● Study questions:
a - In the thread on side input consistency, reproduce the portion starting at "On Thu, Apr 11, 2019 at 10:39" and ending at "in this discussion.".
b - Answer these questions using the thread on side input consistency:
(i) What structure does the Fn API offer today?
(ii) According to Reuven Lax, when does it become noticeable that two ParDos reading one triggered PCollectionView have different views of the trigger?
(iii) Into what does Ruoyun Huang propose putting PCollectionViews S and T?

Re: [DISCUSS] Side input consistency guarantees for triggers with multiple firings

Reuven Lax Thu, 11 Apr 2019 18:18:04 -0700

BTW another issue is when a single triggered PCollectionView is read by two
different ParDos - each one might have a different view of the trigger.
This is noticeable if the output of those two ParDos is then joined
together.


Reuven

On Thu, Apr 11, 2019 at 10:39 AM Kenneth Knowles <[email protected]> wrote:

> The consistency problem occurs even in a single output PCollection that is
> read as a side input, because two output elements can be re-bundled and
> materialized in separate updates to the side input.
>
> Kenn
>
> On Thu, Apr 11, 2019 at 10:36 AM Ruoyun Huang <[email protected]> wrote:
>
>> With little to none experience on Trigger, I am trying to understand the
>> problem statement in this discussion.
>>
>> If a user is aware of the potential non-deterministic behavior, isn't it
>> almost trivial to refactor his/her user code, by putting PCollectionViews S
>> and T into one single PCollectionView S', to get around the issue?     I
>> cannot think of a reason (wrong?) why a user *have* to put data into two
>> separate PCollectionViews in a single ParDo(A).
>>
>> On Thu, Apr 11, 2019 at 10:16 AM Lukasz Cwik <[email protected]> wrote:
>>
>>> Even though what Kenn points out is a major reason for me bringing up
>>> this topic, I didn't want to limit this discussion to how side inputs could
>>> work but in general what users want from their side inputs when dealing
>>> with multiple firings.
>>>
>>> On Thu, Apr 11, 2019 at 10:09 AM Kenneth Knowles <[email protected]>
>>> wrote:
>>>
>>>> Luke & I talked in person a bit. I want to give context for what is at
>>>> stake here, in terms of side inputs in portability. A decent starting place
>>>> is https://s.apache.org/beam-side-inputs-1-pager
>>>>
>>>> In that general design, the runner offers the SDK just one (or a few)
>>>> materialization strategies, and the SDK builds idiomatic structures on top
>>>> of it. Concretely, the Fn API today offers a multimap structure, and the
>>>> idea was that the SDK could cleverly prepare a PCollection<KV<...>> for the
>>>> runner to materialize. As a naive example, a simple iterable structure
>>>> could just map all elements to one dummy key in the multimap. But if you
>>>> wanted a list plus its length, then you might map all elements to an
>>>> element key and the length to a special length meta-key.
>>>>
>>>> So there is a problem: if the SDK is outputting a new
>>>> KV<"elements-key", ...> and KV<"length-key", ...> for the runner to
>>>> materialize then consumers of the side input need to see both updates to
>>>> the materialization or neither. In general, these outputs might span many
>>>> keys.

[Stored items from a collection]
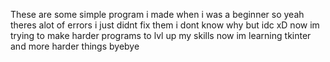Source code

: These are some simple program i made when i was a beginner so yeah
theres alot of errors i just didnt fix them i dont know why but idc xD
now im trying to make harder programs to lvl up my skills
now im learning tkinter and more harder things byebye
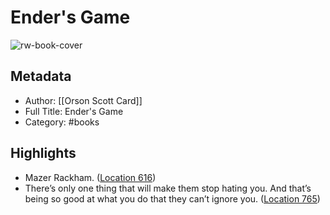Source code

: # Ender's Game

![rw-book-cover](https://images-na.ssl-images-amazon.com/images/I/51hyszeiC-L._SL200_.jpg)

## Metadata
- Author: [[Orson Scott Card]]
- Full Title: Ender's Game
- Category: #books

## Highlights
- Mazer Rackham. ([Location 616](https://readwise.io/to_kindle?action=open&asin=B003G4W49C&location=616))
- There’s only one thing that will make them stop hating you. And that’s being so good at what you do that they can’t ignore you. ([Location 765](https://readwise.io/to_kindle?action=open&asin=B003G4W49C&location=765))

● Answers in order:
a -
On Thu, Apr 11, 2019 at 10:39 AM Kenneth Knowles <[email protected]> wrote:

> The consistency problem occurs even in a single output PCollection that is
> read as a side input, because two output elements can be re-bundled and
> materialized in separate updates to the side input.
>
> Kenn
>
> On Thu, Apr 11, 2019 at 10:36 AM Ruoyun Huang <[email protected]> wrote:
>
>> With little to none experience on Trigger, I am trying to understand the
>> problem statement in this discussion.

b -
(i) A multimap structure.
(ii) When the output of those two ParDos is joined together.
(iii) One single PCollectionView, S'.